Ce qu’on ne peut pas reprocher au réalisateur des Bronzés, c’est de s’être intéressé à des genres complètement différents. Prolifique, Patrice Leconte s’est essayé à la comédie et a signé quelques uns des plus gros succès nationaux, au drame sentimental (La fille sur le pont), au thriller (Monsieur Hire), au documentaire (Dogora) et plus récemment au film d’animation (Le magasin des suicides).
On croyait l’avoir perdu avec Les Bronzés 3, immondice beauf qui n’inspirait que le mépris et cachait mal ses ambitions financières. Lorsqu’on a vu qu’il s’attaquait à l’une des nouvelles les plus poignantes de Stefan Zweig, Le voyage dans le passé, on a d’abord eu très peur. L’auteur dont Wes Anderson vient de s’inspirer pour The Grand Budapest Hotel, spécialiste des non-dits, des rapports humains passionnels et tragiques, paraissait extrêmement compliqué à adapter.
Ses œuvres ont fait l’objet de longs métrages qui sont en grande partie des téléfilms allemands inconnus ou oubliés. L’exercice semblait donc difficile mais attisait tout de même la curiosité.
Si Une promesse ne nous a pas transcendés et ne marquera pas les esprits, il faut néanmoins reconnaître l’application de son cinéaste qui s’est réapproprié l’histoire et a décidé de tourner son long métrage en langue anglaise. Cela lui permet d’ailleurs de faire appel à trois comédiens britanniques habitués du théâtre qui constituent l’atout majeur du film.
Cette histoire d’amour impossible sur fond de Première Guerre Mondiale (Zweig a toujours dénoncé la montée du fascisme) est passionnante mais elle manque d’intensité et d’audace dans sa mise en scène. Si la réalisation est volontairement classique et soignée, elle s’avère cependant trop lisse pour convaincre. C’est dommage car Leconte dispose d’un récit fataliste et bouleversant. S’il n’arrive pas à nous terrasser, c’est parce qu’il a fait à nos yeux les mauvais changements dans son scénario.
On ne peut en aucun cas blâmer sa démarche car c’est le but même d’une adaptation cinématographique. Mais ici, on perd toute cette dimension fataliste et le pessimisme qui reflétait l’œuvre de Zweig. Le traitement chronologique de l’histoire enlève toute la mélancolie de la nouvelle qui débutait par des retrouvailles lors d’un voyage en train et amenait sur le souvenir des deux personnages principaux.

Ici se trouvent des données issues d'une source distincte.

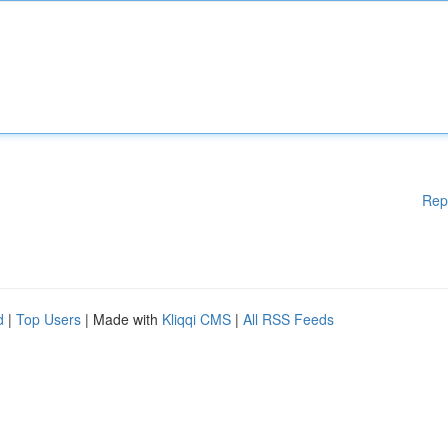
Rep
d
|
Top Users
| Made with
Kliqqi CMS
|
All RSS Feeds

Au final, Une promesse est une œuvre propre mais trop sage, d’autant plus que le septième art regorge d’histoires romantiques impossibles. Ce couple, on le connaît, on l’a déjà vu chez Victor Fleming, chez Sidney Pollack et plus récemment chez Joe Wright ou Cary Fukunaga. Malheureusement, Patrice Leconte n’arrive pas à susciter chez le spectateur les émotions qu’il ressentait avec ces réalisateurs.
Malgré cette déception, on retiendra tout de même la performance de Rebecca Hall (Vicky Cristina Barcelona) qui continue d’impressionner dans le rôle de cette épouse prisonnière de sa situation et des changements de son pays. Face à elle, Alan Rickman (Harry Potter) est d’une sobriété impériale. On réussit à douter de la sincérité de leurs sentiments et leurs motivations ne sont jamais claires. Si Richard Madden (Game of thrones) est un cran en dessous, il n’en reste pas moins impeccable et s’impose sans problème face à ses deux partenaires.
Une promesse n’est malheureusement pas l’adaptation que l’on attendait du Voyage dans le passé. Cependant, le travail au niveau de la reconstitution et la volonté de s’approprier le matériau d’origine se font clairement ressentir. Il aurait peut-être fallu nous faire vivre l’attente plus longuement et mettre en avant ce message tragique qui nous affirme que seuls les souvenirs résistent au temps.